- **TASK REQUIREMENTS**:
1. In the essay on the overheard restaurant conversation, how many children did the church family seated at the neighboring table have?
2. Write the next part of the essay on the overheard restaurant conversation, starting after its last sentence.

═══ DOCUMENT SEGMENT ═══

Last week, a family in our congregation was out for dinner at a Chinese restaurant. The tables were close together and the women at the adjoining table were discussing unwanted children. With the fool's innate confidence, one woman blithely expressed her conviction "that an intelligent Christian should be pro-abortion, because as Christians we should know that God would not want children living in orphanages. Children in this situation would be better off dead."
Seated six inches away was our church family. They couldn't avoid overhearing what was said because Ms. Confident was Oprah-loud. And rude--had she been polite, she might have noticed her neighbors had five children, two of whom were Asian and likely adopted. ("Happy Birthday Shoshanna Grace" is the rest of the story.)
Dare I say it seems obvious to me this woman has not had any man obstruct her will for many years? Instead she has become a creature entirely given over to sentimentality. Knowing it will strike some good readers as chauvinist, I doubt her husband has ever opposed her will and it seems evident her "Christian" preacher dispenses treacle and nostrums.
In other words, those authorities God placed over her for her (and others') protection have abandoned her to the Evil One and his victory seems complete. Does she even remember the girl she was, let alone mourn the woman she has become--a woman entirely devoid of femininity and its defining trait of compassion?
But of course, she defended abortion under the rubric of compassion. Even in her most perverse sentiment she continued to testify to the glory of her sex.

═══ PROVIDED MATERIAL ═══

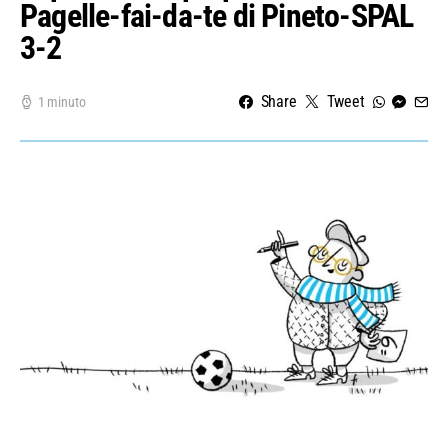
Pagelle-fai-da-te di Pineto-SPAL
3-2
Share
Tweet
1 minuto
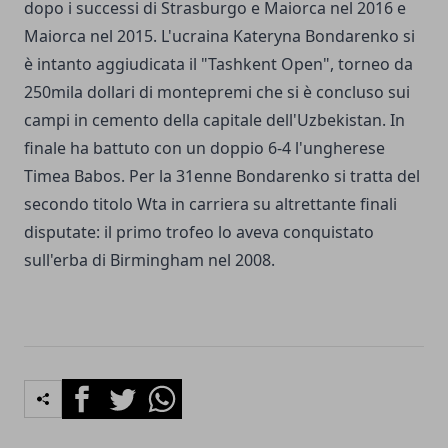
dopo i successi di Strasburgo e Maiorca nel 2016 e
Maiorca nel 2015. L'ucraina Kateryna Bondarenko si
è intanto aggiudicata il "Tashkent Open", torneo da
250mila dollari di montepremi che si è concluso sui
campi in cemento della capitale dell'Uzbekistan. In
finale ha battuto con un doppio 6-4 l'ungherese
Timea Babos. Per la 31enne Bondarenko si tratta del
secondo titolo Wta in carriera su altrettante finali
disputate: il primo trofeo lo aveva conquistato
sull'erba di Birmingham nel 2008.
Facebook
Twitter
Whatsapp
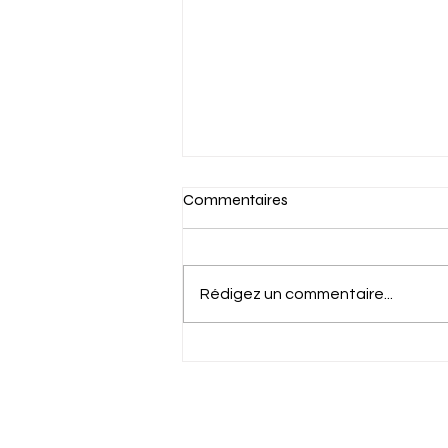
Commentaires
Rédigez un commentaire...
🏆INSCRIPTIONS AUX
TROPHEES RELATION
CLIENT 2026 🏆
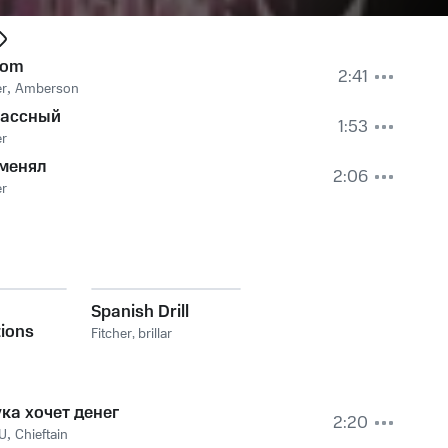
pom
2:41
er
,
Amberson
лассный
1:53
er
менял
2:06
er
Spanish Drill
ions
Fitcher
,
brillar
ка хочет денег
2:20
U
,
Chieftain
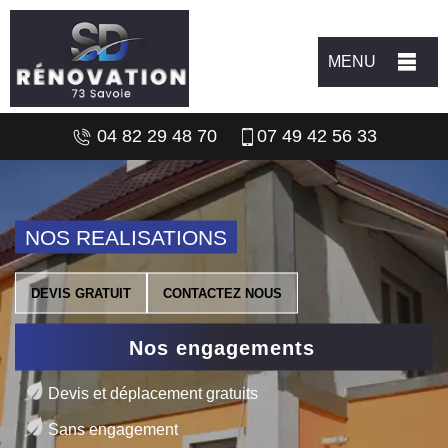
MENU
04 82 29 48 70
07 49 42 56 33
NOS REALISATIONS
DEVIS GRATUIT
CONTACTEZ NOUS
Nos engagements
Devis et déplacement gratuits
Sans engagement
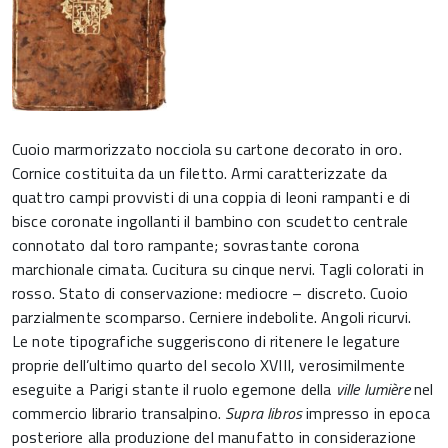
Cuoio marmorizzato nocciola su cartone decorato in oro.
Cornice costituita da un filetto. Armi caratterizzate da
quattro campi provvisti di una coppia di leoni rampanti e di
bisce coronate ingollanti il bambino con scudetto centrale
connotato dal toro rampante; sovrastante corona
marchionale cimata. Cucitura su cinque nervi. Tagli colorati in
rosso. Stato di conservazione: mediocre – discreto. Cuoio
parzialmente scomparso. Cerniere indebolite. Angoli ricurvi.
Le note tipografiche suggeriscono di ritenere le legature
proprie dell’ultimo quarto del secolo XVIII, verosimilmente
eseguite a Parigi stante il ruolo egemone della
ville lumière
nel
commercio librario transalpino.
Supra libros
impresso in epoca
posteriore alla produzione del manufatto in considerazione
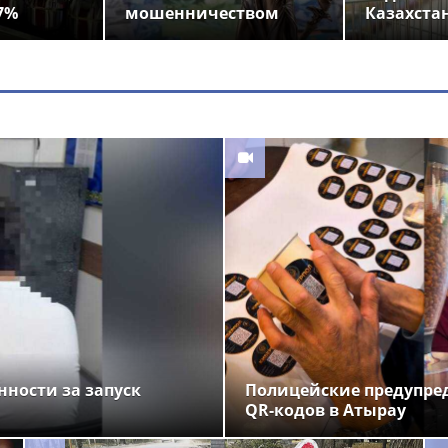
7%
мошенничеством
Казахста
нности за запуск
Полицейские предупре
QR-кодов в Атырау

═══

- **TASK ANSWERS**:
1. Five.

2.
If I could displace Oprah in recommending the next good-read to our Ms. Confident, I'd suggest she buy Flannery O'Connor's collection of short stories, A Good Man Is Hard To Find, and that she start with the title story. An orthodox Roman Catholic who died at thirty-nine years old, O'Connor's writing is thoroughly Christian, and prophetic:
In the absence of this (Christian) faith now, we govern by tenderness. It is a tenderness which, long since cut off from the person of Christ, is wrapped in theory. When tenderness is detached from the source of tenderness, its logical outcome is terror. It ends in forced labor camps and in the fumes of the gas chamber.
-from O'Connor's introduction to A Memoir of Mary Ann.
The Western World used to be the Ancient World raised out of every form of wickedness (including infanticide, abortion, slavery, child prostitution, sodomy, and feminism) by Christians who believed the Bible and who lived and died as witnesses to the One Who stands at its center, our Lord Jesus Christ. Now, though, scholars refer to the centuries of repentance as the "Dark Ages" and they use the language of love, mercy, and compassion to lead us back into paganism's unutterable darkness.
And now the latest: hospitals in Holland are killing newborn children with birth defects.